JOB ITEM: In the data below, find every line that has the string "portal", and copy it.

_____

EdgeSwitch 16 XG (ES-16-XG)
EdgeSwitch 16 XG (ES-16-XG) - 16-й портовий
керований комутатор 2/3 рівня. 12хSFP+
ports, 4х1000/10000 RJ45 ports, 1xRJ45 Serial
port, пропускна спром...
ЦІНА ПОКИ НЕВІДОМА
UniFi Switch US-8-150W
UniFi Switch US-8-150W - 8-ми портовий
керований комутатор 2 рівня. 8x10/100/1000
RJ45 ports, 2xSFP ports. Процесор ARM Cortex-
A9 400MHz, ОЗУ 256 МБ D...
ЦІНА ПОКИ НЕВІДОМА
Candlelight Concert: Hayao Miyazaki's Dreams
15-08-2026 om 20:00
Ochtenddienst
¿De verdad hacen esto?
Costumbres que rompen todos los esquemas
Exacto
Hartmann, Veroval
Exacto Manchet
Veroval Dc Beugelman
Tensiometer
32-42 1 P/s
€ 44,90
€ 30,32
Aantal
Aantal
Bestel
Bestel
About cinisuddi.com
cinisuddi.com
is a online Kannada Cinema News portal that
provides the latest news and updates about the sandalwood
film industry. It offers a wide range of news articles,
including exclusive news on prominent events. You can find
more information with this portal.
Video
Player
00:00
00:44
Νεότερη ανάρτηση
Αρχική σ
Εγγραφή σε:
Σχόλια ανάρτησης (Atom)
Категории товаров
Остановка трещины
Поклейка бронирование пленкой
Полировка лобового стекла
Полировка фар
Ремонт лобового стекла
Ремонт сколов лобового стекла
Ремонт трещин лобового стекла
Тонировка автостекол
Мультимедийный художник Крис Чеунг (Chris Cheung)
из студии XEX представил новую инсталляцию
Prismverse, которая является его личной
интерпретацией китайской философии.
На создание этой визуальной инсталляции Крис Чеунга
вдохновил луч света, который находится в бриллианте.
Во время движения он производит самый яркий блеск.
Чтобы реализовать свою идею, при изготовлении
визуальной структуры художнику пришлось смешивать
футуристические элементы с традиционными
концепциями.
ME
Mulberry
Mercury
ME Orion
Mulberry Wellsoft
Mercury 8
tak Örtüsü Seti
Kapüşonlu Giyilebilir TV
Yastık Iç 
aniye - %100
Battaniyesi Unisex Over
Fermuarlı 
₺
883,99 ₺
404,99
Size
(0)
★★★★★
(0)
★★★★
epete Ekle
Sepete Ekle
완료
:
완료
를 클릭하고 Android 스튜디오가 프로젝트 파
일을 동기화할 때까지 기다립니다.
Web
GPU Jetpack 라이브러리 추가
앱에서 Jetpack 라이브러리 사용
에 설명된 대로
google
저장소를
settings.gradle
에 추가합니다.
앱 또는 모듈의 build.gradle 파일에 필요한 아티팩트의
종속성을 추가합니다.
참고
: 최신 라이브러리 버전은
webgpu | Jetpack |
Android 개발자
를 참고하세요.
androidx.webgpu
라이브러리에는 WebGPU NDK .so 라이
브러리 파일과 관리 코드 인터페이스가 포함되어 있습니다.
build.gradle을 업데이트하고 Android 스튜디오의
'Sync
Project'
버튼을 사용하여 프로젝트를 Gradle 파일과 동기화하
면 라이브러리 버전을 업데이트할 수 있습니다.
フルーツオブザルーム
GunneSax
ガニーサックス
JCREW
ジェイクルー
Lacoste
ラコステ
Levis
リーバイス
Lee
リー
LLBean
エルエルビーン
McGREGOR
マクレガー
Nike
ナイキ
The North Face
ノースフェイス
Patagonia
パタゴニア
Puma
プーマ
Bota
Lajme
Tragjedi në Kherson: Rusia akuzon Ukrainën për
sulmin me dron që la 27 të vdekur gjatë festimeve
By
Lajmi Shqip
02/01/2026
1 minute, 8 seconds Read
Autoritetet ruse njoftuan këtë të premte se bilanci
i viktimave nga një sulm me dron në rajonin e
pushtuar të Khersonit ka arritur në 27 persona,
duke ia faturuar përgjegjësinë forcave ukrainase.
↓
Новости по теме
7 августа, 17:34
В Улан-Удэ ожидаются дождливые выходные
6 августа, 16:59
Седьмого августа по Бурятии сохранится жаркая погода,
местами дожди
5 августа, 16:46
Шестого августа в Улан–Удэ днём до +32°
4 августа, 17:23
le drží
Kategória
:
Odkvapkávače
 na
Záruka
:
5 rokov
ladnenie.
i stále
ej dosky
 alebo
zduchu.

_____

TASK RESPONSE:
is a online Kannada Cinema News portal that
more information with this portal.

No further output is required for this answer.